The members of this group want to work fixed hours, and they happily embrace the advantages of mobile technology to allow them to do so. Their most-used mobile technologies are email (52%), followed by mobiles (33%) and wireless laptops (28%). A surprising 23% say they are not increasingly using any of the mobile technologies we suggested. The majority of our 9-to-5ers (25%) believe, however, that in the future we will do most of our work from home laptops.


Combi Heads

‘There is little or no distinction between work and play.’ Our biggest embracers of mobile and remote working, Combi Heads, for whom the line between life and work is increasingly blurring, make up 3% of our UK office workers. But that doesn’t mean these people are work drones. They embrace mobile technologies as a part of their everyday lives, with 35% telling us that remote working allows them to be more responsive and proactive, and an above-average 21% saying it makes them more creative.

In terms of remote working, they are miles ahead of the other typologies: they have the most ability to access their work server remotely, with only 18% saying they are unable to do so. Among all the typologies, the largest proportions of Combi Heads work away from the office 4 or more days a week (27%), 3 days a week (15%), 2 days a week (12%) and 1 day a week (27%).

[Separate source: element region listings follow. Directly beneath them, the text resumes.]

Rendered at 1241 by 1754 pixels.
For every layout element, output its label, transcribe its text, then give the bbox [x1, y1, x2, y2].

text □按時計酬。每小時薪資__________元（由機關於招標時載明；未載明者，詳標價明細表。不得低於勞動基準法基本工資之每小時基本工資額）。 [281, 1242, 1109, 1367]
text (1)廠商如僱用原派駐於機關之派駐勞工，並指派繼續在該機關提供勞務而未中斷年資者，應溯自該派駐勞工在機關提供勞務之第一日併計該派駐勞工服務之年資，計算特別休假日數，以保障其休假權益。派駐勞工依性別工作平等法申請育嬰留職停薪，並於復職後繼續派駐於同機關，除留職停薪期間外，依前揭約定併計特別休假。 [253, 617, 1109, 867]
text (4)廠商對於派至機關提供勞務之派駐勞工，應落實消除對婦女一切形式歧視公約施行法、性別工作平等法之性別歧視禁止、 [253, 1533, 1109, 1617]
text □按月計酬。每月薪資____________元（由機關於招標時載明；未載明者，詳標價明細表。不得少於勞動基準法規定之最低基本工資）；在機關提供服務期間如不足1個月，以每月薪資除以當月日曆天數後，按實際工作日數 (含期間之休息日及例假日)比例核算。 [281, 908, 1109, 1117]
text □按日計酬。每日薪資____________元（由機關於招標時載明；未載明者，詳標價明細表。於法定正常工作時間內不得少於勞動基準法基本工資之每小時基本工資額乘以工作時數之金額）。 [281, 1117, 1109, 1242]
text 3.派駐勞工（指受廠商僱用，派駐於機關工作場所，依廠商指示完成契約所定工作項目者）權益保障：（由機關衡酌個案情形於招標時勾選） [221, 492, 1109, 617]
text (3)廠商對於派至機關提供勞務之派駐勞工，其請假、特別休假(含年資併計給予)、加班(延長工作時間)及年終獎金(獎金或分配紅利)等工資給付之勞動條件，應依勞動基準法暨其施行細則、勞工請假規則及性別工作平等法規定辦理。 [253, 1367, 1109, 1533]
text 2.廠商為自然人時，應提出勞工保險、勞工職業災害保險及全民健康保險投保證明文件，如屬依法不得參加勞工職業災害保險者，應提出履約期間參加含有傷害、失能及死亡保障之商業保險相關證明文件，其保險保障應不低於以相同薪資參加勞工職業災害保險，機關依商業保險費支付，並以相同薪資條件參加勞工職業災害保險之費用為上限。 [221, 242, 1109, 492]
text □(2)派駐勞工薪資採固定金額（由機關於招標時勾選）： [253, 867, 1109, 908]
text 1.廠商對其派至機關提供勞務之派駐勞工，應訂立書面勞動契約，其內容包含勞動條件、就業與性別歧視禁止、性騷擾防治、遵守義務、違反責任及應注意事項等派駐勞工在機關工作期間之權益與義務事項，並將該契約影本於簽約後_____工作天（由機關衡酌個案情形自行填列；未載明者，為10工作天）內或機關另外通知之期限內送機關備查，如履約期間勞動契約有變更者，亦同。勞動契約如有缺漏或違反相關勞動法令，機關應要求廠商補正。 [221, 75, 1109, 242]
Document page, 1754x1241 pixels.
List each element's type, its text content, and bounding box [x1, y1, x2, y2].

Do these Combi Heads ever stop working? Proving their dedication to mobile technology, they are the most likely to work increasingly from planes (9% versus a national average of 2%), in outdoor spaces (6% versus an average of 2%), in conference centres (6% versus an average of 3%), in airports (12% versus an average of 3%), in wifi cafés (9% versus an average of 4%), on holiday (12% versus an average of 5%), on trains or at stations (12% versus an average of 7%), at hotels (24% versus an average of 8%), at weekends (41% versus an average of 15%), and at their home office (56% versus an average of 44%). It is unsurprising, then, that – unlike the other three typologies, who believe that we will be working either the same amount or marginally more in the future – the majority of Combi Heads (59%) believe we will work in excess of 50 hours a week (the current average worked per week is 42.7 hours). Predominantly (23%) living in Northern cities – most notably Nottingham, Leeds, Manchester and Glasgow – Combi Heads are slightly more likely to be men than women (5% of men as opposed to 2% of women). Their most-used mobile technologies are email (62%), followed by wireless laptops (47%), mobiles (29%), and Bluetooth and a wireless connection (27% each). This group demonstrates much higher usage of other mobile technologies than our other typologies do, with 15% using 3G mobile broadband, 21% using BlackBerrys and PDAs, 9% using video conferencing/i-cam technology, and 9% (three times the national average) using business related podcasts.

The biggest issue Combi Heads have with remote working is broadband speed (38%), and a whopping 50% of them complain about the constraints of prohibitively high connection charges to hotspots and hotel and airport networks. The majority of our Combi Heads (21%) believe we will do most of our work from home laptops in the future.